**Exercise brief**
Reprint all of the data below exactly as shown and skip every image.

Content starts

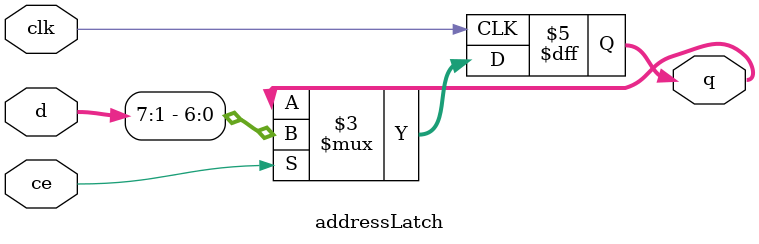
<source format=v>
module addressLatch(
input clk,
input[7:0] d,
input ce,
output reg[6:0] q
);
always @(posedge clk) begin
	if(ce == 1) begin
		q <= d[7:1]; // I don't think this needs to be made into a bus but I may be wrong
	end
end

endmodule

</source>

Content ends

**Response to this task**
<source format=v>
module addressLatch(
input clk,
input[7:0] d,
input ce,
output reg[6:0] q
);
always @(posedge clk) begin
	if(ce == 1) begin
		q <= d[7:1]; // I don't think this needs to be made into a bus but I may be wrong
	end
end

endmodule

</source>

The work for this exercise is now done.